Grotius made similar observations:

A psychikos person is not the same as a sarkikos individual. Psychikos is one who is led only by the light of human reason; sarkikos is one who is controlled by bodily desires. But usually psychikoi are in some way sarkikoi as the Greek philosophers, fornicators, corrupters of boys, snatchers of fame, slanderous, envious. Nothing else is denoted here (1Co 2:14) but a person who thrives on human reason alone such as most of the Jews and the Greek philosophers.

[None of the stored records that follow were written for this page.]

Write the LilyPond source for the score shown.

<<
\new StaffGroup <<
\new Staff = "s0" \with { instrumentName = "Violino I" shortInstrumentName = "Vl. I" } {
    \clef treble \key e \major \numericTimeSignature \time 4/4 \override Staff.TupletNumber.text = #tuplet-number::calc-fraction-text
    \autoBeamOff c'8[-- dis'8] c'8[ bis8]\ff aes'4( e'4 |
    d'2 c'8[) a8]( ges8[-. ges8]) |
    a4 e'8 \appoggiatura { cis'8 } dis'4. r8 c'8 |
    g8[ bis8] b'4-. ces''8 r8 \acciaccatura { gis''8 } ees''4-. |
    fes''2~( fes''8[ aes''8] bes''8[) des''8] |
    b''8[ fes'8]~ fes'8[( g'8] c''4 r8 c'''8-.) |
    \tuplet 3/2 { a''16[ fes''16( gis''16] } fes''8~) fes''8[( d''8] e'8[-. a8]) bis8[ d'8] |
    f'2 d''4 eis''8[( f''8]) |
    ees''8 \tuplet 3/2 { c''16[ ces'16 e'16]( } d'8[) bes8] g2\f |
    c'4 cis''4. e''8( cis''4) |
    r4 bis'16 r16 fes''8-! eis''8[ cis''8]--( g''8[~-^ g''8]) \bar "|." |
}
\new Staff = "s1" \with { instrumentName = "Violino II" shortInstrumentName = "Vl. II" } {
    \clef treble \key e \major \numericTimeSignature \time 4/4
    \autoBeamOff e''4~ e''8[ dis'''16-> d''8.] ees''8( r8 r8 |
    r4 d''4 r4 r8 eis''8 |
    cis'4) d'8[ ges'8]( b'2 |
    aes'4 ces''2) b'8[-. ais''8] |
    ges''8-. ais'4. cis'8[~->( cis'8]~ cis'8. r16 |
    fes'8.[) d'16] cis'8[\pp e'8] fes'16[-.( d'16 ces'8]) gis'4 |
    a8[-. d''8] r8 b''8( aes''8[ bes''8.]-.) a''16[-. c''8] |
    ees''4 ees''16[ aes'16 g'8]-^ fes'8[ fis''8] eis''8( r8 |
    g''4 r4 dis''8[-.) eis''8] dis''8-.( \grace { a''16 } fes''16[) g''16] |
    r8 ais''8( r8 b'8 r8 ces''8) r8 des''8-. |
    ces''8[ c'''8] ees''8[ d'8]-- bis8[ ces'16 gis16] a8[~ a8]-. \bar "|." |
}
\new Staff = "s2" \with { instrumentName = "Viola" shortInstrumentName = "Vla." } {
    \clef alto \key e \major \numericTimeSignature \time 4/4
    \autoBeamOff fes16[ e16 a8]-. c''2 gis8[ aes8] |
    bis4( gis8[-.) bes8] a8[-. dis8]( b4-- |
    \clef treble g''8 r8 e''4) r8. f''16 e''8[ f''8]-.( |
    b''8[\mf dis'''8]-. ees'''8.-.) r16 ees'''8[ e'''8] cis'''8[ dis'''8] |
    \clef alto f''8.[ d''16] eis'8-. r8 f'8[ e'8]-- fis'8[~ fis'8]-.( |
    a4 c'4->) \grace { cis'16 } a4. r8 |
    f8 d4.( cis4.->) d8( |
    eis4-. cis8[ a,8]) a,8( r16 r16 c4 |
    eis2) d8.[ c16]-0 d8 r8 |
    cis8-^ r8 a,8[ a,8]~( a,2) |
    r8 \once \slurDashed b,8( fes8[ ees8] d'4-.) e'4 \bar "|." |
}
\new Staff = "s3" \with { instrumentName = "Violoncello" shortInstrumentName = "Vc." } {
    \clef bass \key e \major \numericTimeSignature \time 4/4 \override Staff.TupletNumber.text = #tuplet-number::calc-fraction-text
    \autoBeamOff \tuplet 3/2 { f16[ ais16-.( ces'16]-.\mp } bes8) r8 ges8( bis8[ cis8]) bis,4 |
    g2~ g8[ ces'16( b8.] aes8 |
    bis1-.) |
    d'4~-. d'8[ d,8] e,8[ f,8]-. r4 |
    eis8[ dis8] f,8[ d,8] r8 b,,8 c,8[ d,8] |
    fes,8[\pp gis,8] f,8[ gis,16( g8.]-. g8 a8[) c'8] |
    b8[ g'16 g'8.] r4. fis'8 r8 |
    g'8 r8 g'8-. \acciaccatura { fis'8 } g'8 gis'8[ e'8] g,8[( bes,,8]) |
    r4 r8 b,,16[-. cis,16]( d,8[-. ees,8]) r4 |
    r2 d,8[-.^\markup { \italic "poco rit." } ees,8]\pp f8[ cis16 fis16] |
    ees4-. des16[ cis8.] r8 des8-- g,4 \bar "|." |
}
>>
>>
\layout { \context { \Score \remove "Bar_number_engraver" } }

The question of how to translate psychikos is not easy to answer. "Soulish, " which some have proposed, has the advantage of having the same relation to "soul" that psychikos does to psyche, but the word would certainly convey no meaning at all to ordinary English readers. Wycliffe translated psychikos as "beastly, " which is equivalent to "animal" (animalis occurs in the Vulgate). The Rhemish Version has "sensual, " and this was adopted by the Authorized Version in Jas 3:15 and Jud 1:19, instead of "fleshly, " which appears in Cranmer's Version and in the Geneva Version. The other three times psychikos is used in the New Testament, it is translated as "natural. " "Sensual" and "natural" are both unsatisfactory translations, but "sensual" is even more so now than at the time when our Authorized Version was made. The meanings of sensual and of sensuality have been modified considerably and now imply a deeper degradation than they formally did.